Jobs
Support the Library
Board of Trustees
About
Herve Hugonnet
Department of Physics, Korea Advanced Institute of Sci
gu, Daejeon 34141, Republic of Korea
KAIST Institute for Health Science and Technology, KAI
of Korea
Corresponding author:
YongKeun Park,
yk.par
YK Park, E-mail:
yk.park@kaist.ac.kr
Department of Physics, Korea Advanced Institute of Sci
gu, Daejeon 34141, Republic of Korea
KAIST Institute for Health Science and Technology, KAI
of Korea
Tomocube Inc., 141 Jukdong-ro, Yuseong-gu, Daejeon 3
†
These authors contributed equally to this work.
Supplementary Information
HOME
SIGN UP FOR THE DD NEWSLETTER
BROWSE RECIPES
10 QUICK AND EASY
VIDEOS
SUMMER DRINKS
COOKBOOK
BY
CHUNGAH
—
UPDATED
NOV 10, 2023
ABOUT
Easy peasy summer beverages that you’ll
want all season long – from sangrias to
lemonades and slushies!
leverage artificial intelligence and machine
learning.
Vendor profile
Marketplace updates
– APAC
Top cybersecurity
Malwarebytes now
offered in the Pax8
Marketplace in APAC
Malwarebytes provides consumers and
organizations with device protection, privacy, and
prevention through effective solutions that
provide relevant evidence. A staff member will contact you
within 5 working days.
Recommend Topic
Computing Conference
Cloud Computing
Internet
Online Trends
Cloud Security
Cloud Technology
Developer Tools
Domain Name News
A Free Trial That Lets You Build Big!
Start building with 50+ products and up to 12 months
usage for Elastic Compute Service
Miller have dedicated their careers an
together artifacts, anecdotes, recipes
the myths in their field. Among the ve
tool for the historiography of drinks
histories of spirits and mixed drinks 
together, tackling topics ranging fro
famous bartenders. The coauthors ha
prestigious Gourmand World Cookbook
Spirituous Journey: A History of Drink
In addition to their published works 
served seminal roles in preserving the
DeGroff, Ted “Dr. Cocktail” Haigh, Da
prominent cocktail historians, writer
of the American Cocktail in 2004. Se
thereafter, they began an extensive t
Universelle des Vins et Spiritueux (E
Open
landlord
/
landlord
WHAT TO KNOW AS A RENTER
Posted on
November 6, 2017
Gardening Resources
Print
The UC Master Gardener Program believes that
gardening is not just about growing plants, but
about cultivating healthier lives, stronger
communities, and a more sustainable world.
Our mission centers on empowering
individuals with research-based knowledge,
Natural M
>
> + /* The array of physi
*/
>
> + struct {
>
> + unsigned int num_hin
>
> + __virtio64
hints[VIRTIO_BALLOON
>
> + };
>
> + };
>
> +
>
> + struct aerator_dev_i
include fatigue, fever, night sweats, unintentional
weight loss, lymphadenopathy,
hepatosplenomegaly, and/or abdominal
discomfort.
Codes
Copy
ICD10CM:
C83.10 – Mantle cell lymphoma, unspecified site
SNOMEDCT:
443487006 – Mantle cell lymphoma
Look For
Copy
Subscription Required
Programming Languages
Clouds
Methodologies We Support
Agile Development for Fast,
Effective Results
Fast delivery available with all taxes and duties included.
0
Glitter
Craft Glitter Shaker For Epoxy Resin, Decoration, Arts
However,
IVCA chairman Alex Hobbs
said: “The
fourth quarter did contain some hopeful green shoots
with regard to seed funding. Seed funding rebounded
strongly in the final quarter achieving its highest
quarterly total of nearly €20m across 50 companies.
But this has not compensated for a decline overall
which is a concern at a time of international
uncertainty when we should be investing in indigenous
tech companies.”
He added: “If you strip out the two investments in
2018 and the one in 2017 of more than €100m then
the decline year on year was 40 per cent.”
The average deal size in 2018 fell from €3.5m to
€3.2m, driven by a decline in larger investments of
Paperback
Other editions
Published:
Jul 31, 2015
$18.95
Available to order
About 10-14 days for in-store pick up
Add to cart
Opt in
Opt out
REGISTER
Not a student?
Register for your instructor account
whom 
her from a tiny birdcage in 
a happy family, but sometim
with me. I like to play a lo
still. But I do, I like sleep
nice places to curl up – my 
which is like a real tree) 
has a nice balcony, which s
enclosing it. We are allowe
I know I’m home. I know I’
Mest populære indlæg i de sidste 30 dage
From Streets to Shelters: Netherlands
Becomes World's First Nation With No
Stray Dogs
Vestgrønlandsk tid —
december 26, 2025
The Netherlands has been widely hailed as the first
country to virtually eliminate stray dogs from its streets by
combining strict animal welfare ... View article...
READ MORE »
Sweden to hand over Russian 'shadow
- - - - - - -
◆ Task prompt: Throughout the material above, report each line holding the word "which".

◆ Exercise solution:
which is a concern at a time of international
which is like a real tree) 
has a nice balcony, which s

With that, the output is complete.